Hey Chuck, you're answering all of my burning questions today haha.   When I check the Read-Only checkbox on table 2, that field also becomes Read-Only in table one.   I fixed this issue right now by using an onLoad Client Script on table 2 for the fields I want to be Read-Only.



Thanks!


Is table 2 extended from table 1? Have you tried an ACL? Make the field writable by some unattainable condition (like a name field is blank.)


No, in this instance Table 2 is not extended from Table 1.   Is the Client Script solution ok or is that not considered to be best practice?


Client scripts are easily hackable. A server side solution like an ACL or read-only dictionary attribute is more secure. You can go with a client script or UI policy, but keep in mind that the security is never going to be 100% enforceable.
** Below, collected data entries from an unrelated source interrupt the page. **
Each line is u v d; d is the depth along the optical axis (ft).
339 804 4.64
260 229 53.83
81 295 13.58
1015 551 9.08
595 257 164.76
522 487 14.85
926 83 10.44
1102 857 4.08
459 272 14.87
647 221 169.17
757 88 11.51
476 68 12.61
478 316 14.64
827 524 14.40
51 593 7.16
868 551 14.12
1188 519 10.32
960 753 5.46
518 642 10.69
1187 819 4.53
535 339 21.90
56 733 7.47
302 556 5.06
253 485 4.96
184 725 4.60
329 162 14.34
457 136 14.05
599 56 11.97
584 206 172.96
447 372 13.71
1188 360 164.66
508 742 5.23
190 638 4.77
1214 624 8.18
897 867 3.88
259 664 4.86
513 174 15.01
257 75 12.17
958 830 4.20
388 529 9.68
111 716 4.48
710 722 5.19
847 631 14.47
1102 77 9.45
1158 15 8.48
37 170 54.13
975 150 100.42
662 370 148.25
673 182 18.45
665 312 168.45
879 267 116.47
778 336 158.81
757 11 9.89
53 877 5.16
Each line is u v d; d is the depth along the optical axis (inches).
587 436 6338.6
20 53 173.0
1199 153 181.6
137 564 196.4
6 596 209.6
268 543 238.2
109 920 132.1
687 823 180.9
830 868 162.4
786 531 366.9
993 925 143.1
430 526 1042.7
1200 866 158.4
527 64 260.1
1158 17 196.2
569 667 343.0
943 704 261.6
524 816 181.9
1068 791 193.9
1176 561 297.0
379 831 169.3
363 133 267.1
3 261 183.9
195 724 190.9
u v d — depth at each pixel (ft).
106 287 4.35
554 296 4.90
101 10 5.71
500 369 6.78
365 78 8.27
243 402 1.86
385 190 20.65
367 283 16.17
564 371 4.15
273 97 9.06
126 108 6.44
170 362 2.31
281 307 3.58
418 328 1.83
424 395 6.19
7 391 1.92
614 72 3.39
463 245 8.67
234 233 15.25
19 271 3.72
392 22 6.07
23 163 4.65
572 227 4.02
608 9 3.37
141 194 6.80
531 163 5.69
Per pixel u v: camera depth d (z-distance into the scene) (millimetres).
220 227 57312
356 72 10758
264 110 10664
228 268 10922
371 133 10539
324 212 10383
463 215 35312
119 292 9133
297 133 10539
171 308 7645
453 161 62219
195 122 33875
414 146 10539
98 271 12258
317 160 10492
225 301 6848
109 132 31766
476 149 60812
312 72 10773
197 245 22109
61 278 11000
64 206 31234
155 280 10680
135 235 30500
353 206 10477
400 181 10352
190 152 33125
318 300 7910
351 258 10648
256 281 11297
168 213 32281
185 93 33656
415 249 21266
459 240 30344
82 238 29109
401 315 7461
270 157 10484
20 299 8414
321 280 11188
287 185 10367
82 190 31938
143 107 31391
When you tried the read-only checkbox on the table 2 reference field, you said it also made table 1 read-only. That should not be the case unless you are dealing with extended tables. Can you show me what happened?


Hi Chuck,



Something's bugging me. How does making the dictionary attribute work here? From what I understand, those other fields are dot-walked from the reference field. So that would mean they belong to the referenced table right? So if we make them read-only on dictionary, wouldn't that mean modifying the original fields?



So, aren't UI policies the best and only approach(apart from client scripts) in this case? Though not 100% secure?